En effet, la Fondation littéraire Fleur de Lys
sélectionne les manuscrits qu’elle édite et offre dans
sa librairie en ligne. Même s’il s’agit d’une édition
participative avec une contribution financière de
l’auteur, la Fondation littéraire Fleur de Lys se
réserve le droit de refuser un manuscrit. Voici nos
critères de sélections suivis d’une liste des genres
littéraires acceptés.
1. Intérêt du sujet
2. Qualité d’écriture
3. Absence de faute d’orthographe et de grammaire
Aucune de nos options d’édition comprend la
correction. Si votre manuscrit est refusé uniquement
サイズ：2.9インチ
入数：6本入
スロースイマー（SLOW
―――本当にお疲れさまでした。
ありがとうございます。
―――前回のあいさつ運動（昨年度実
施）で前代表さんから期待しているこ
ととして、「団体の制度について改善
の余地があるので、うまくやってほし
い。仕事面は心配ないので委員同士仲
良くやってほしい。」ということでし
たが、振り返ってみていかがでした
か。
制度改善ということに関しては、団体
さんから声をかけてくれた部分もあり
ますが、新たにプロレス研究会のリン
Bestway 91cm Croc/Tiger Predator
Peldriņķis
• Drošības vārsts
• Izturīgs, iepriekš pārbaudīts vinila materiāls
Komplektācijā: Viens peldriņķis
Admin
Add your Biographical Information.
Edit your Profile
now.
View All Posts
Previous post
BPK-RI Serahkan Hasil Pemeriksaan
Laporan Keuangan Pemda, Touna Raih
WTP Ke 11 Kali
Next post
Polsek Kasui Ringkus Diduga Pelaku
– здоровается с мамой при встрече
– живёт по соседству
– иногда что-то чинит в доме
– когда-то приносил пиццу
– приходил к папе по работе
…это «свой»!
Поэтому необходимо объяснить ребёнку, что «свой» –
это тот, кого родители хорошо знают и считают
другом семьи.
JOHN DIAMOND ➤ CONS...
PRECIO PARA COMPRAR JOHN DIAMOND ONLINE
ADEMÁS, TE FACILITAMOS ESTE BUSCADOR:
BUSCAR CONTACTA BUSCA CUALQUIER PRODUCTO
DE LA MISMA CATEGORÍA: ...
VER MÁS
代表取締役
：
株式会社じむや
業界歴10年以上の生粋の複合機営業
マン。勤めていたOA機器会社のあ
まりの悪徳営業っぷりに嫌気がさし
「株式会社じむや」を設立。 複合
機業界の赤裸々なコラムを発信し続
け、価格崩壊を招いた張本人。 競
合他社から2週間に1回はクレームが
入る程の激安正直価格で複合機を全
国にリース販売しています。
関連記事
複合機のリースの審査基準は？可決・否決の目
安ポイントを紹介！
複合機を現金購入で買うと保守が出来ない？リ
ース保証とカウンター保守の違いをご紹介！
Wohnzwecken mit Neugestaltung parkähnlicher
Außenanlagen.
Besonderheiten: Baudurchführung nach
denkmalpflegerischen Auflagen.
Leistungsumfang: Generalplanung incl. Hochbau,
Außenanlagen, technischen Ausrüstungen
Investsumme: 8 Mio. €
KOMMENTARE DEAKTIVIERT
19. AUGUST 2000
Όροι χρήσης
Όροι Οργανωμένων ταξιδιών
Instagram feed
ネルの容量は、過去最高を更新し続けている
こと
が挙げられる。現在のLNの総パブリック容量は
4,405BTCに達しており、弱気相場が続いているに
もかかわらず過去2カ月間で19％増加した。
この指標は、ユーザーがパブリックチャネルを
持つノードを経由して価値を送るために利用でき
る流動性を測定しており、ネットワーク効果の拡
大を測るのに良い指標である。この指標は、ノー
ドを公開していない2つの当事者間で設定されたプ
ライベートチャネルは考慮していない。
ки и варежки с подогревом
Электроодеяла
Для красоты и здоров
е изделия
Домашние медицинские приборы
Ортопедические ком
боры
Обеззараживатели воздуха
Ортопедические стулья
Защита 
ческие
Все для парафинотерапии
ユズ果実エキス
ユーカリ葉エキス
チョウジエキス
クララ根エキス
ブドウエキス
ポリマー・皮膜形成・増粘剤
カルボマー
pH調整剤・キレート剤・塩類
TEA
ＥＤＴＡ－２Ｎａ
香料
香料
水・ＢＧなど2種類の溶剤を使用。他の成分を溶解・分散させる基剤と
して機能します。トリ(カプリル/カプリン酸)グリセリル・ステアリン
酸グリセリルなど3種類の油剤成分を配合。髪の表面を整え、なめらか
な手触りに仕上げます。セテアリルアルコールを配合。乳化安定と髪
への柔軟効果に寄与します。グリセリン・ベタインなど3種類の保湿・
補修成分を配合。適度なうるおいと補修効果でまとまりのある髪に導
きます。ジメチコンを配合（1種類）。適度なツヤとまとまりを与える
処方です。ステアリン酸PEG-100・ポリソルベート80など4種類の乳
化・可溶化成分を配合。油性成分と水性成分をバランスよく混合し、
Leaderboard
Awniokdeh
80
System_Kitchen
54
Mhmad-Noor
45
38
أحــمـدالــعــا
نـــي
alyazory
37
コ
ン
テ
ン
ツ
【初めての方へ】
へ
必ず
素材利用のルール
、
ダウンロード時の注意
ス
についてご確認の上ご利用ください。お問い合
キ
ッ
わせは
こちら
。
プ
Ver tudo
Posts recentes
★ ★ ★ ★ ★ ★ ★
*AIM OF THE TASK*.
Please state how many lines in the entries above include the string "Fondation", and write only that number.

*REPLY*.
2